Namco Bandai’s “AKB 1/149 Renai Sosenkyo,” a popular dating simulation game built around the AKB48 brand, is the kind of title known to most at home but with little name familiarity abroad.
“The title isn’t suited to foreign markets,” said company spokesman Toshiaki Honda.
Even Sony Corp. is releasing its PlayStation 4 abroad before it hits store shelves at home — a first — with executives saying game titles expected to be popular in Japan won’t be ready in time.
Eiji Araki, senior official of mobile social game maker Gree Inc., said, “We’ve learned that characters and visuals favored in the United States are different from those in Japan.”
For some, the unique character of the domestic gaming market encapsulates the so-called Galapagos Syndrome, in which firms concentrate almost solely on Japanese consumers.
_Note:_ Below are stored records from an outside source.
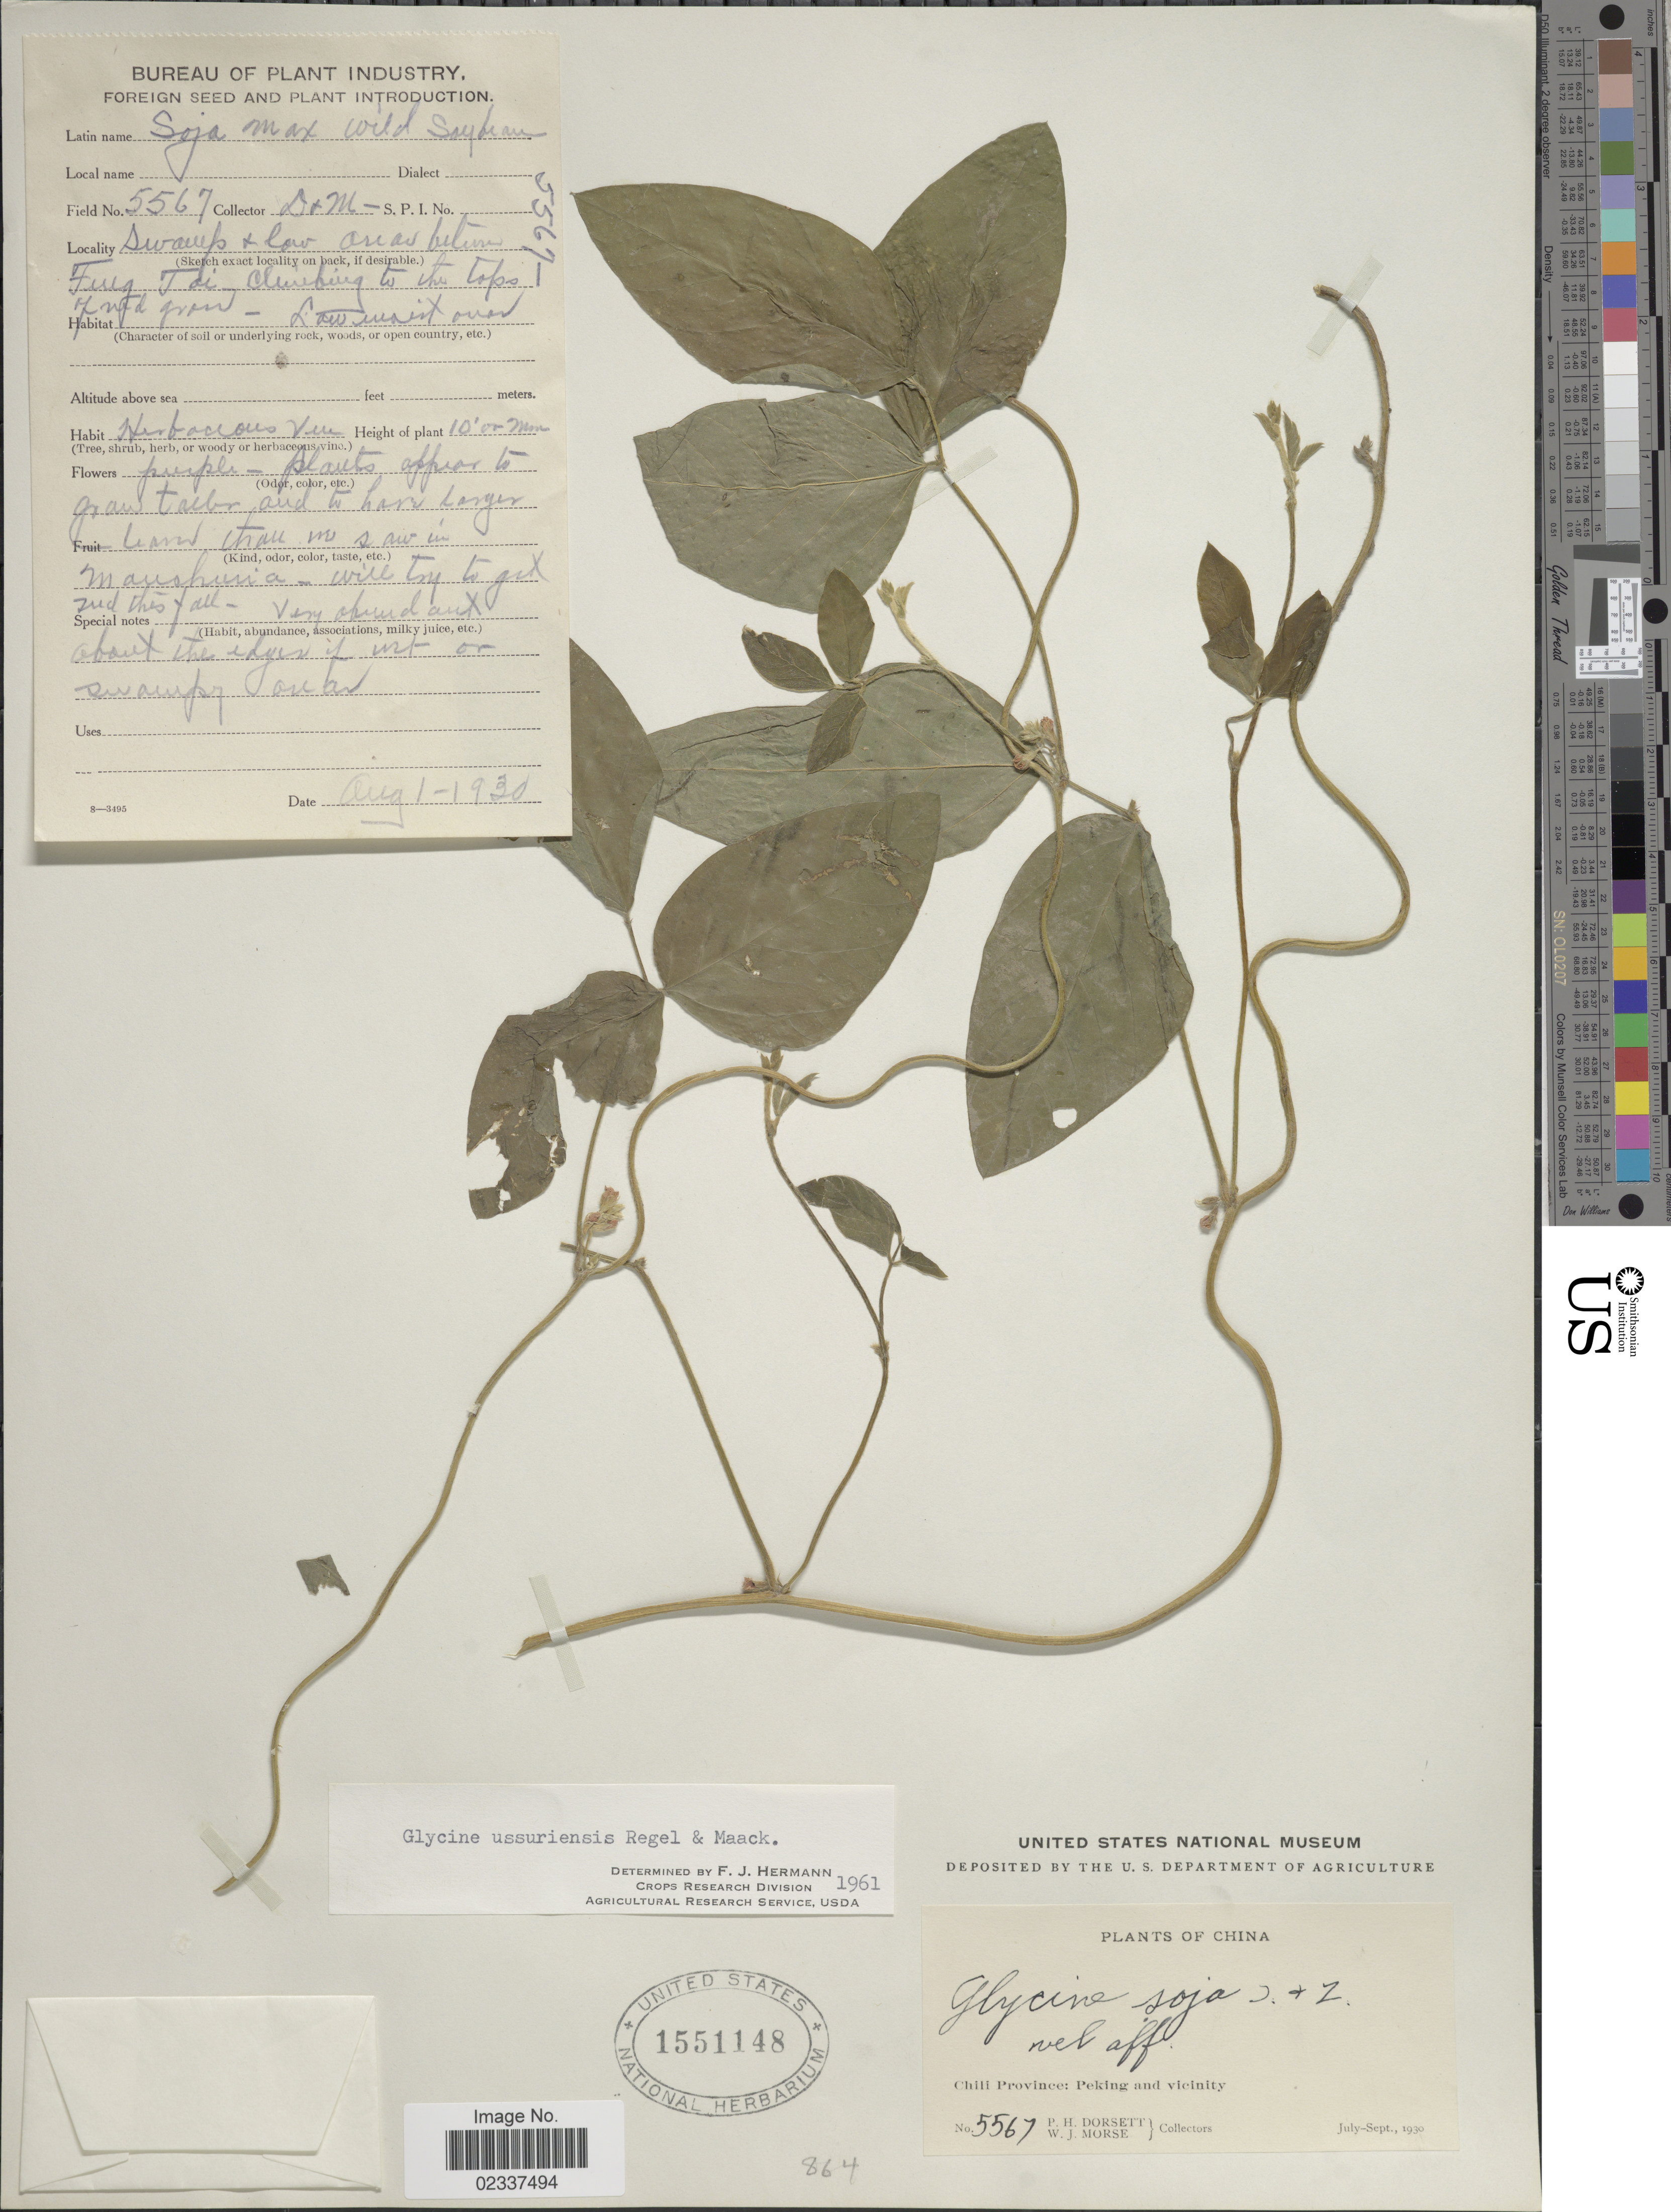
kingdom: Plantae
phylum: Tracheophyta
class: Magnoliopsida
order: Fabales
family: Fabaceae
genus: Glycine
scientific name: Glycine soja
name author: Siebold & Zucc.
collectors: P. H. Dorsett & W. J. Morse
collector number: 5567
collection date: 1930-08-01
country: China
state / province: Beijing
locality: Chili Province: Peking and vicinity Swamp & Low areas between Fuig Toi climbing to the tops of ned gran [interpreted]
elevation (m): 1000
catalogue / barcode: US 1551148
Apple Inc.’s iPhone and Samsung Electronic Co.’s Galaxy smartphones were a little slow to catch on here as many mobile carriers focused on homegrown flip-phone offerings.
While the iPhone is now selling well domestically, a ride on a Tokyo subway underscores another unique aspect of the nation’s gaming market — a love of handheld devices. Commuters on the city’s vast transportation network are frequently seen thumbing away on portable gaming devices to pass the time.
For one official at Tokyo-based Computer Entertainment Rating Organization, the love of fantasy and role-playing games in Japan’s low crime society stands in stark contrast to the brutal depictions of urban violence in “Grand Theft Auto.”
“Japanese consumers prefer family-use games to those with violent, anti-social or extreme expressions of sexuality,” the official said.
A report by Internet group GMO Cloud characterizes the difference as “self-escapism versus self-expression.”
Whether or not that’s true, “Grand Theft Auto” is undoubtedly violent, especially when compared with Nintendo Co.’s award-winning “Animal Crossing: New Leaf,” in which players take on the role of a mayor running a rural community.
By contrast, past releases in the “Grand Theft Auto” franchise have included simulated sex with prostitutes and drunken driving, along with profanity-packed dialogue.
Carjacking, gambling and killing are the staples of a game in which players take on the role of a psychopathic killer in a fictional Los Angeles.
When “Grand Theft Auto IV” was released five years ago, it blew away video game and Hollywood records by making an unprecedented $500 million in the week after its release, and it shows few signs of slowing with the game’s fifth incarnation released a few days ago.
Hisakazu Hirabayashi of Tokyo-based consultancy firm InteractKK said he expects the game’s newest version to have relative success among Japanese consumers — at least “for a Western game.”